Cavaco Silva disse de Sócrates o que todos sabíamos e sabemos: que Sócrates é politicamente desonesto e institucionalmente desleal. Não constitui novidade. Sócrates foi certamente o português que mais degradou o exercício da política, desde o 25 de Abril. Não tenho memória de nenhum político anterior a ele que tenha feito tanto mal ao país e que tanto tenha contribuído para a descredibilização da vida pública. Descredibilizou tudo o que havia para descredibilizar: descredibilizou a democracia, descredibilizou a esquerda, descredibilizou a acção governativa, descredibilizou a palavra compromisso, a palavra responsabilidade, a palavra lealdade. Foi patologicamente arrogante, foi recorrentemente grosseiro e foi incompetente em quase tudo o que fez. Esta é a realidade e convém lembrá-la enquanto a personagem alimentar ilusões quanto a eventuais regressos.

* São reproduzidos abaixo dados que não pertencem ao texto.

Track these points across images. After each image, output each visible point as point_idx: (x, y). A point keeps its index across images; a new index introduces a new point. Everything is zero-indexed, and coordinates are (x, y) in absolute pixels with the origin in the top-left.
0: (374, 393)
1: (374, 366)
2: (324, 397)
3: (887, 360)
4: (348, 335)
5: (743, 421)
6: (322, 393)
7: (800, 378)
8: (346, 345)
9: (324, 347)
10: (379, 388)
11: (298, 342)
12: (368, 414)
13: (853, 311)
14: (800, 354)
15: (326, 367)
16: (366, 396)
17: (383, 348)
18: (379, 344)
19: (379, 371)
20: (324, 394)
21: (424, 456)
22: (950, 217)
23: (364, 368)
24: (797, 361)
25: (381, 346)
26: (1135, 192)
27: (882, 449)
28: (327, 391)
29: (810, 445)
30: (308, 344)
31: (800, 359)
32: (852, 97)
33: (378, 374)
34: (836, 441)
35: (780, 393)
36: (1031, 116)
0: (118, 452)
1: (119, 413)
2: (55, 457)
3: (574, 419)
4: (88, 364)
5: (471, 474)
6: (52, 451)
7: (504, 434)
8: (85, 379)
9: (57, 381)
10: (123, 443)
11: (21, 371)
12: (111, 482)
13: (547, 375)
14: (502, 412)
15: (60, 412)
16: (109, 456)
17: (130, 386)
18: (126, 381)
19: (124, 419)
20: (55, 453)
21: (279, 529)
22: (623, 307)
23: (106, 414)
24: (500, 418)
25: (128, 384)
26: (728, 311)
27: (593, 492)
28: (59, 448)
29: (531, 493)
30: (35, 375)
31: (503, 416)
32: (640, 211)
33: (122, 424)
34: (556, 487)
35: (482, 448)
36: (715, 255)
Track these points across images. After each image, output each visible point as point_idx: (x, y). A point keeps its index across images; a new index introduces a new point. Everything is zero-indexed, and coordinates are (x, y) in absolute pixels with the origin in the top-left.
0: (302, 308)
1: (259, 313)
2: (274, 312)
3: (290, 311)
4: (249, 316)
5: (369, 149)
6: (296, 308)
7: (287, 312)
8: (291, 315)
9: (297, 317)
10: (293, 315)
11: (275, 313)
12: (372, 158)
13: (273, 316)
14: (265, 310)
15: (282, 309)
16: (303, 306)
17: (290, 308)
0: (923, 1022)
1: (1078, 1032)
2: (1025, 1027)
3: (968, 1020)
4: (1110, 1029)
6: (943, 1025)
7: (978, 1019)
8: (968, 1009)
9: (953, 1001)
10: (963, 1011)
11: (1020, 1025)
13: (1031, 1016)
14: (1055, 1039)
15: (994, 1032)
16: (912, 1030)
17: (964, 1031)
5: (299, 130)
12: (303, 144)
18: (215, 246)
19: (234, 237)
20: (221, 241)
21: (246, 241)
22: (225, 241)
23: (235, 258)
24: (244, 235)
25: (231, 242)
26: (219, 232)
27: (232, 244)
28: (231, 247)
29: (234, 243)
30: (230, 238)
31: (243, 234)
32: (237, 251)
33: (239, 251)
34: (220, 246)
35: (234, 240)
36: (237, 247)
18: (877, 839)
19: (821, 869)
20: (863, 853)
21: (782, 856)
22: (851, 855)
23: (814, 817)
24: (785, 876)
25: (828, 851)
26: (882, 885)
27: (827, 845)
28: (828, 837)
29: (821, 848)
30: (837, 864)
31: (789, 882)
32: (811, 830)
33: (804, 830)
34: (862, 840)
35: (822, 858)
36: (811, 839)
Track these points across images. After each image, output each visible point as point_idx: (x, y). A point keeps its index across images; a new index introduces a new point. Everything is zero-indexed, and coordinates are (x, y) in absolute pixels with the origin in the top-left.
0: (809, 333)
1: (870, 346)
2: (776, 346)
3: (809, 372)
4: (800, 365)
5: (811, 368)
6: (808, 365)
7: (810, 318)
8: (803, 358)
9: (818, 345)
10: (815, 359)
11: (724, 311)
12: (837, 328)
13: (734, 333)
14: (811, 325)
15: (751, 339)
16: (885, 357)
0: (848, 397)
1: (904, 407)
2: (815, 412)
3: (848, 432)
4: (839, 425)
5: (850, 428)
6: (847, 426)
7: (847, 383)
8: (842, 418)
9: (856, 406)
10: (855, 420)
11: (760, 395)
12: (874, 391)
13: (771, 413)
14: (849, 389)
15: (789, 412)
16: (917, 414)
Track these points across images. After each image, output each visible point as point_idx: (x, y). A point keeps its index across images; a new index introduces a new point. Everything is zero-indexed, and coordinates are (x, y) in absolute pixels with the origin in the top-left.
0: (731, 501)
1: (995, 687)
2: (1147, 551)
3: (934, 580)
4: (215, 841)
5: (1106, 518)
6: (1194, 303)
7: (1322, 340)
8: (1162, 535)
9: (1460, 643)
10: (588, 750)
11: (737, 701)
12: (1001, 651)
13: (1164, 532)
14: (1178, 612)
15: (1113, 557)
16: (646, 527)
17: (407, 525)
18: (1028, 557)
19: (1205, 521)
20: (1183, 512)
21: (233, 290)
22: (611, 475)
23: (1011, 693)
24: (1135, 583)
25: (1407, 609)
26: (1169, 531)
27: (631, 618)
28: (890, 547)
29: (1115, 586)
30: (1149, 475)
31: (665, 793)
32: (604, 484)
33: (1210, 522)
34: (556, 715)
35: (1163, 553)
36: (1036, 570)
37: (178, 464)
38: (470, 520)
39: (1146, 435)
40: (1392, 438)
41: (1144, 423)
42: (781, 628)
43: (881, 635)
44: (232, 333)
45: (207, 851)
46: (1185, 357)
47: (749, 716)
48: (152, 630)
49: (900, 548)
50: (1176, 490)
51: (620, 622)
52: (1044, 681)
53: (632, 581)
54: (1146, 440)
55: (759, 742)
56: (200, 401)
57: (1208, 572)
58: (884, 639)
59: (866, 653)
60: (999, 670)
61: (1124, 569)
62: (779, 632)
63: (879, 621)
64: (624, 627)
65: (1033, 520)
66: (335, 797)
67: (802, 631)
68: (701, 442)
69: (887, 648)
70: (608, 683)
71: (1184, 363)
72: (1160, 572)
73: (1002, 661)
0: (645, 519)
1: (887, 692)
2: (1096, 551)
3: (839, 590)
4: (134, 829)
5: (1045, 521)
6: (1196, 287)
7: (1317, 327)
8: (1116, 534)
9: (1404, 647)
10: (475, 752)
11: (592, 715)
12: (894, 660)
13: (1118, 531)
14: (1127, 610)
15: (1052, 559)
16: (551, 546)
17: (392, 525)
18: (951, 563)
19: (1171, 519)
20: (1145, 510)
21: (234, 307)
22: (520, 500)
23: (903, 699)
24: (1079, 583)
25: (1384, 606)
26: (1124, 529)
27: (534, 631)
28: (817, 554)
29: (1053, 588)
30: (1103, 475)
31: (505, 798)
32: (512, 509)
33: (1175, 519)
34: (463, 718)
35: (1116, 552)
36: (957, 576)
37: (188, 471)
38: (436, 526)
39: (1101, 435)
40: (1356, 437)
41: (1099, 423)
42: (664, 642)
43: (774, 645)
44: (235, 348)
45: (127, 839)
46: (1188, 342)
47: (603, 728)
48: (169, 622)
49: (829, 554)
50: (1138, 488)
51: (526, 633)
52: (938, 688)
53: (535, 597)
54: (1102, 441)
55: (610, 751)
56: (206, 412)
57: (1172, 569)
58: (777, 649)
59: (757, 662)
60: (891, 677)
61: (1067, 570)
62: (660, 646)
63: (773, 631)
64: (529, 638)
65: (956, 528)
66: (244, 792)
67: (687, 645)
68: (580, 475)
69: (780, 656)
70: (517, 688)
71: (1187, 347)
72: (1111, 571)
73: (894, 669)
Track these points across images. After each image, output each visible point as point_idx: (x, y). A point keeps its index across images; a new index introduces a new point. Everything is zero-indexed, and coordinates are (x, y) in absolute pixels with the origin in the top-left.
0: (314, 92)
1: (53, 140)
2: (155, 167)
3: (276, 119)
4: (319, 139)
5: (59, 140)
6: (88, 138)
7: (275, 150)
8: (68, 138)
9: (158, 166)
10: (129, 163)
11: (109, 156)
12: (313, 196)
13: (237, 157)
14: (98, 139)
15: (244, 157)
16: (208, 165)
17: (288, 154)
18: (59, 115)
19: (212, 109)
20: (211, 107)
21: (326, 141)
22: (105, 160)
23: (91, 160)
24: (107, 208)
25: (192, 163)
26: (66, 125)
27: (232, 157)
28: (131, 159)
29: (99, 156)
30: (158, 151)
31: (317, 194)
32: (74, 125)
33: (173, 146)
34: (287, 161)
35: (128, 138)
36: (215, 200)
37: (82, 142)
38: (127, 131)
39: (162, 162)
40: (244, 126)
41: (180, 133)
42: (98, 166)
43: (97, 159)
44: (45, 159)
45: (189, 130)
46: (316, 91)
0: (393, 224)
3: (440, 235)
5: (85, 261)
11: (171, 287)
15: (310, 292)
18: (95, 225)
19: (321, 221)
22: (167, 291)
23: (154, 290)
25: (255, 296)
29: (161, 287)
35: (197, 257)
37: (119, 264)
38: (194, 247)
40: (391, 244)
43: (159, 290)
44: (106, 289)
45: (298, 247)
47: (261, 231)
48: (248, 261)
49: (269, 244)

Cavaco Silva foi criticado por ter vindo agora, e no estatuto de Presidente da República, recordar as deslealdades institucionais do ex-primeiro-ministro. Acusam Cavaco de não ter agido segundo o interesse nacional, mas apenas movido por sentimentos mesquinhos de vingança pessoal. Não tenho nenhuma dúvida de que isso é verdade. Todavia, o que importa saber é se este modo de actuar de Cavaco Silva constitui uma novidade. Não compreendo a surpresa, ele sempre procedeu assim. Desde 1980, quando exerceu as funções de ministro das Finanças, no governo de Sá Carneiro, que Cavaco Silva agiu e age pondo sempre em primeiro lugar os seus interesses pessoais. Não seria de esperar que agora mudasse.
Uma das causas dos nossos males é precisamente esta: a nossa elite política é medíocre. É constituída por uma maioria de actores que nunca estiveram nem estão à altura das responsabilidades que assumem, e para as quais livremente se candidatam.
A ruptura com a elite política que nos tem governado é uma condição de possibilidade de Portugal ainda poder vir a ser um país diferente.